Trinity’s new Oisín House accommodation project, providing 250 beds to students, has been given the go-ahead by Dublin City Council.
The new grant of intent from the council is a positive sign for the College, which had previously faced opposition to the accommodation project.
The approval, reported by The Irish Times, comes after the project was rejected in July by An Bord Pleanála following opposition from An Taisce, after a complaints that the proposed building would compromise the aesthetic of Pearse St.
Following this rejection, the College resubmitted plans for the project in October, removing a floor from the plans, reducing the building from seven storeys to six, and bringing the number of spaces for accommodation down by 28 beds.
Speaking to The University Times last week ahead of the decision, Provost Patrick Prendergast said he had a “vision” for a “residential” university.
He said he hoped that the new development would “revitalise” the Pearse Street side of campus and create “greater capacity” for students.
Speaking to The University Times in October, Dean of Students, Prof Kevin O’Kelly stated that the College “did an awful lot of work looking at trying to ensure that it is approved”, meeting with Dublin City Council “several times” as well as An Taisce’s Conservation Officer and two individuals who made observations to An Bord Pleanála.
It is hoped, following the approval by Dublin City Council, that work may begin by February, with an earliest possible completion date set for April 2019, nearly a year after originally planned.
On November 24th, the European Investment Bank (EIB) announced that it was loaning Trinity €70 million to help fund Oisín House, and two other large capital projects being undertaken by Trinity – the new Trinity Business School, and a population health research centre in Tallaght.

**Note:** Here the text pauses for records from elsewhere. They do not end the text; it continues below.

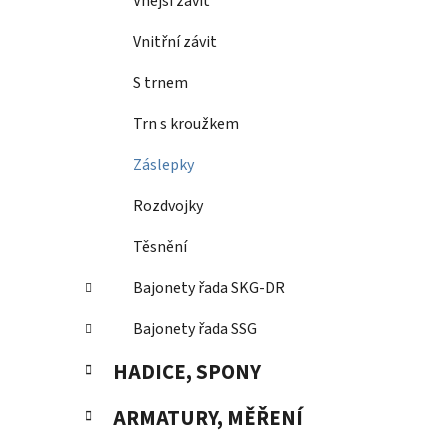
Vnější závit
Vnitřní závit
S trnem
Trn s kroužkem
Záslepky
Rozdvojky
Těsnění
Bajonety řada SKG-DR
Bajonety řada SSG
HADICE, SPONY
ARMATURY, MĚŘENÍ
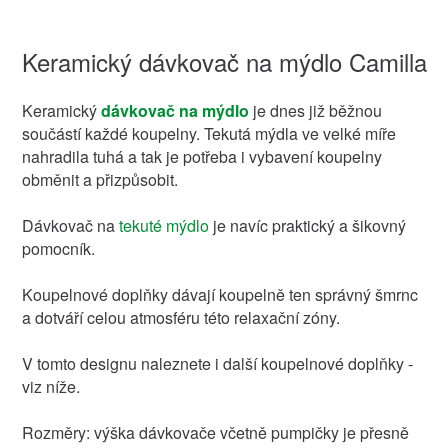
Keramický dávkovač na mýdlo Camilla
Keramický
dávkovač na mýdlo
je dnes již běžnou
součástí každé koupelny. Tekutá mýdla ve velké míře
nahradila tuhá a tak je potřeba i vybavení koupelny
obměnit a přizpůsobit.
Dávkovač na
tekuté mýdlo
je navíc praktický a šikovný
pomocník.
Koupelnové doplňky dávají koupelně ten správný šmrnc
a dotváří celou atmosféru této relaxační zóny.
V tomto designu naleznete i další koupelnové doplňky -
viz níže.
Rozměry: výška dávkovače včetně pumpičky je přesně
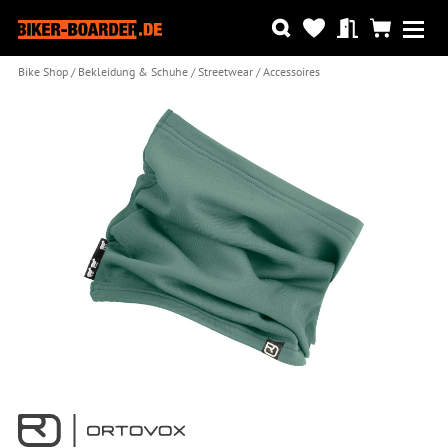
Bike Shop
Bekleidung & Schuhe
Streetwear
Accessoires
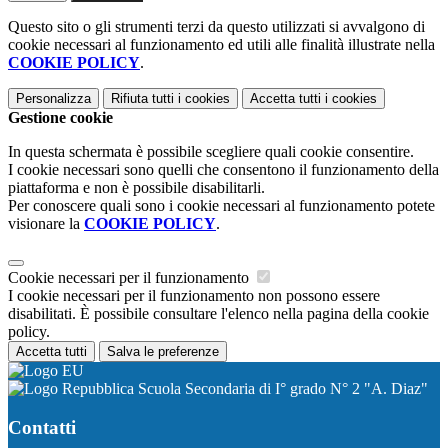
Questo sito o gli strumenti terzi da questo utilizzati si avvalgono di
cookie necessari al funzionamento ed utili alle finalità illustrate nella
COOKIE POLICY
.
Personalizza
Rifiuta tutti
i cookies
Accetta tutti
i cookies
Gestione cookie
In questa schermata è possibile scegliere quali cookie consentire.
I cookie necessari sono quelli che consentono il funzionamento della
piattaforma e non è possibile disabilitarli.
Per conoscere quali sono i cookie necessari al funzionamento potete
visionare la
COOKIE POLICY
.
Cookie necessari per il funzionamento
I cookie necessari per il funzionamento non possono essere
disabilitati. È possibile consultare l'elenco nella pagina della cookie
policy.
Accetta tutti
Salva le preferenze
Scuola Secondaria di I° grado N° 2 "A. Diaz"
Contatti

The accommodation complex on Pearse St will include numerous facilities for a new health and disability centre, spanning over two floors. Other facilities outlined in the planning proposal include, sports facilities in the two basement floors, and two retail units on the ground floor.
One hundred and twenty five bike parking spaces will be installed and three disabled parking spaces to the south of Printing House have also been outlined in the plans. In addition, the will plans see the installation of a number of common rooms, and other ancillary student support facilities.
According to the plans submitted to Dublin City Council, the development period will see the temporary removal of Pearse St gate and pillars beside Oisín House, and the demolition of the Printing House extension to make room for the new building. Printing House will see a complete restoration and redecoration, repairing masonry work and an excavation of the original basement.
According to the Irish Times, Trinity is to pay €330,585 to the Council in development contributions attached to the scheme.